Even as the new legislation was being passed, local leaders urged people to renege on their loans, and repayments on nearly $2 billion in loans in the state have virtually ceased. Lenders say that less than 10 percent of borrowers have made payments in the past couple of weeks.
If the trend continues, the industry faces collapse in a state where more than a third of its borrowers live. Lenders are also having trouble making new loans in other states, because banks have slowed lending to them as fears about defaults have grown.
Government officials in the state say they had little choice but to act, and point to women like Durgamma Dappu, a widowed laborer from this impoverished village who took a loan from a private microfinance company because she wanted to build a house.
She had never had a bank account or earned a regular salary but was given a $200 loan anyway, which she struggled to repay. So she took another from a different company, then another, until she was nearly $2,000 in debt. In September she fled her village, leaving her family little choice but to forfeit her tiny plot of land, and her dreams.
“These institutions are using quite coercive methods to collect,” said V. Vasant Kumar, the state’s minister for rural development. “They aren’t looking at sustainability or ensuring the money is going to income-generating activities. They are just making money.”
Reddy Subrahmanyam, a senior official who helped write the Andhra Pradesh legislation, accuses microfinance companies of making “hyperprofits off the poor,” and said the industry had become no better than the widely despised village loan sharks it was intended to replace.
“The money lender lives in the community,” he said. “At least you can burn down his house. With these companies, it is loot and scoot.”
Indeed, some of the anger appears to have been fueled by the recent initial public offering of shares by SKS Microfinance, India’s largest for-profit microlender, backed by famous investors like George Soros and Vinod Khosla, a co-founder of Sun Microsystems.
SKS and its shareholders raised more than $350 million on the stock market in August. Its revenue and profits have grown around 100 percent annually in recent years. This year, Vikram Akula, chairman of SKS Microfinance, privately sold shares worth about $13 million.
Lydia Polgreen reported from Madoor, and Vikas Bajaj from Mumbai, India. Hari Kumar contributed reporting from Madoor.

1 comment:

  1. Thank You for posting this Steven,
    It makes sense.
    when we talk about microcredit in India, we are not only talking about banks but we are also discussing the concept of bonded labour sorts which is very high in my area.

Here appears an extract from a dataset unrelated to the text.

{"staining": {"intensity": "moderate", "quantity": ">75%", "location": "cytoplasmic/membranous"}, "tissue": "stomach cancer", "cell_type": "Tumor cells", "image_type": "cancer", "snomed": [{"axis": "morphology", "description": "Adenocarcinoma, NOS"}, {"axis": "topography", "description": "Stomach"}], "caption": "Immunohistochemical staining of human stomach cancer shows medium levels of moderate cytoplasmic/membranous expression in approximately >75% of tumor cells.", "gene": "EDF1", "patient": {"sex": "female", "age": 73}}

I agree with the article and feel that pumping in capital through a social venture is not the answer. It is as important (if not more) to look at fund allocation and have a tactile product at the end which closes the loop.

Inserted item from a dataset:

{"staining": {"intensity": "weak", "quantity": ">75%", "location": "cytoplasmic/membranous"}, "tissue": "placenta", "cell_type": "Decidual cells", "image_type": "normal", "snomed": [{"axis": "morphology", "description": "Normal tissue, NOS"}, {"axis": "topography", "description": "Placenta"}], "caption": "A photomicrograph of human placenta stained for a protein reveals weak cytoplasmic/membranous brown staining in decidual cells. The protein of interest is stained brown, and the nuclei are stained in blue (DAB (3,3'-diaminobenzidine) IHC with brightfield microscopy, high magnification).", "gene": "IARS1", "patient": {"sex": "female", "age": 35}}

    I feel with the recent economic growth in the country smaller banks started giving these loans in the hope to spur growth in villages, something which was not so easy a few years ago ( you had to have a proper business plan and financial strategy in mind), the laxing of which was a system geared for collapse.

    That said, I feel that the Asia- Pacific economic industry is something which we can all learn from.